Edna O’brien: Life, Stories RTE One, 10.15pm
She has had one of the most remarkable and enduring careers in Irish literature, and now, aged 82, and with her memoirs due in the coming months, Edna O’brien gets the documentary treatment worthy of her stature.
‘ Life, Stories’ gains unprecedented access to the writer as she opens her home and her heart to film- makers Charlie Mccarthy and Cliona Ni Bhuachalla.
The programme gets its structure from a series of frank and entertaining interviews with O’brien, as well as her two sons, Carlo and Sasha Gebler.
O’brien’s journey from Tuamgraney, Co Clare, to the centre of literary life in London has involved rebellion, censorship, elopement, motherhood, divorce, custody battles and the rearing of two sons as a single mother, as well as a glittering social life and a growing profile as a public personality and commentator.
But throughout most of these dramatic developments, O’brien wrote consistently, and in this film viewers get a privileged glimpse of her more private life, her writing process and rituals.
O’brien was a key figure in the social and literary whirl of 1960s and ‘ 70s London.
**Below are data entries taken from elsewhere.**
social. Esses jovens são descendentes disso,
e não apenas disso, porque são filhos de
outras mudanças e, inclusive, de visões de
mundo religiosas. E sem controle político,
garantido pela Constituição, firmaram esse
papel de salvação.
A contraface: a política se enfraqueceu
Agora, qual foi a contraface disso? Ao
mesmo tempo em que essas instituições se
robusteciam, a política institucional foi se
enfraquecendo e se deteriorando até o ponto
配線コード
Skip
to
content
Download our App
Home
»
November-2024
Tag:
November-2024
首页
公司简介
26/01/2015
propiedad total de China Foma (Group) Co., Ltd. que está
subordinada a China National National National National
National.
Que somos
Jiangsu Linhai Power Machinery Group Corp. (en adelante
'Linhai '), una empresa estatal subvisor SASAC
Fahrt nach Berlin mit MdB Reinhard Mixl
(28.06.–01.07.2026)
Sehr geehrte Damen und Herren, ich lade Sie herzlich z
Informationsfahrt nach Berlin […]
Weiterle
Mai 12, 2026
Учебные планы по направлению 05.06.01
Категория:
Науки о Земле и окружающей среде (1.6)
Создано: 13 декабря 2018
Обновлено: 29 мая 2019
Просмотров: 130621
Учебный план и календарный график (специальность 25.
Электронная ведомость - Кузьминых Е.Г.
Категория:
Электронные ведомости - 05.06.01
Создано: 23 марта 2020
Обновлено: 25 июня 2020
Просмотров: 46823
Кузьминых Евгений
Indeed, she’s probably the only Irish novelist who credits the taking of LSD with influencing her prose style during that era.
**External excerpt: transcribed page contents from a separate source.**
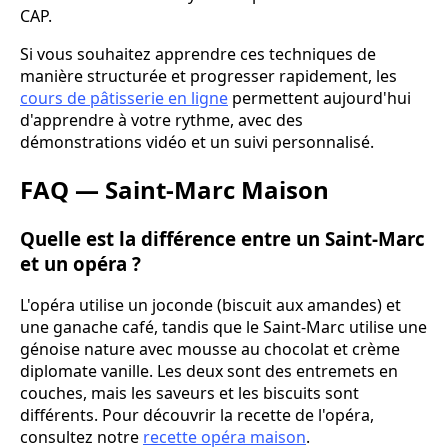
CAP.
Si vous souhaitez apprendre ces techniques de
manière structurée et progresser rapidement, les
cours de pâtisserie en ligne
permettent aujourd'hui
d'apprendre à votre rythme, avec des
démonstrations vidéo et un suivi personnalisé.
FAQ — Saint-Marc Maison
Quelle est la différence entre un Saint-Marc
et un opéra ?
L'opéra utilise un joconde (biscuit aux amandes) et
une ganache café, tandis que le Saint-Marc utilise une
génoise nature avec mousse au chocolat et crème
diplomate vanille. Les deux sont des entremets en
couches, mais les saveurs et les biscuits sont
différents. Pour découvrir la recette de l'opéra,
consultez notre
recette opéra maison
.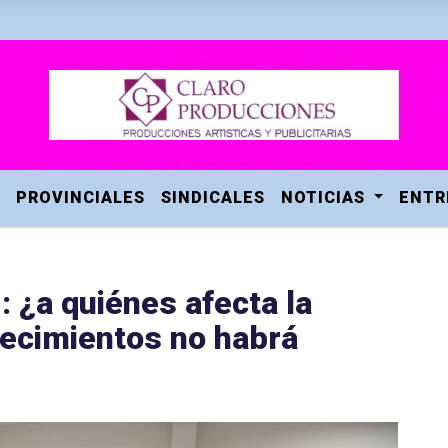
PROVINCIALES
SINDICALES
NOTICIAS
ENTR
 ¿a quiénes afecta la
lecimientos no habrá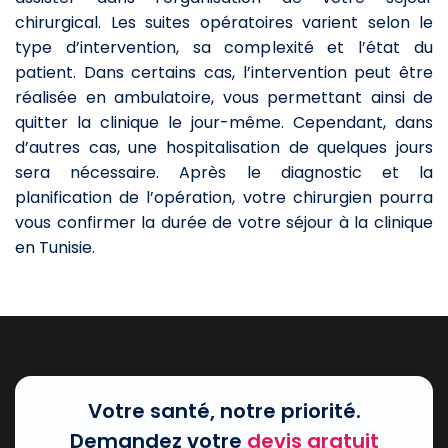
chirurgical. Les suites opératoires varient selon le
type d’intervention, sa complexité et l’état du
patient. Dans certains cas, l’intervention peut être
réalisée en ambulatoire, vous permettant ainsi de
quitter la clinique le jour-même. Cependant, dans
d’autres cas, une hospitalisation de quelques jours
sera nécessaire. Après le diagnostic et la
planification de l’opération, votre chirurgien pourra
vous confirmer la durée de votre séjour à la clinique
en Tunisie.
Votre santé, notre priorité.
Demandez votre
devis gratuit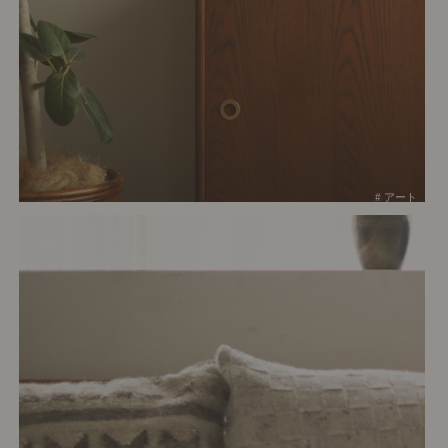
# アート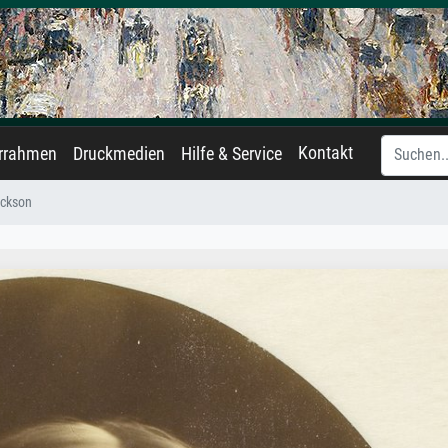
Kontakt
errahmen
Druckmedien
Hilfe & Service
ackson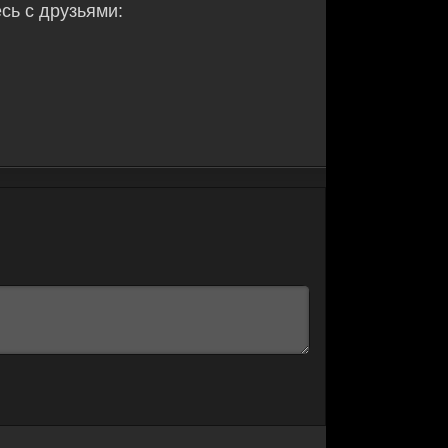
ь с друзьями:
This documentary touches on her reputation- making books such as ‘ The Country Girls’, ‘ A Pagan Place’, and ‘ In the Forest’, in addition to the tales of the writer’s social encounters with many of that period’s biggest names, including Marlon Brando, Jane Fonda, Elizabeth Taylor and Robert Mitchum.
But, all the while, in her life and in her work, O’brien was dealing with a complex emotional web, including her tangled relationship with her parents, and her ambivalence towards Ireland.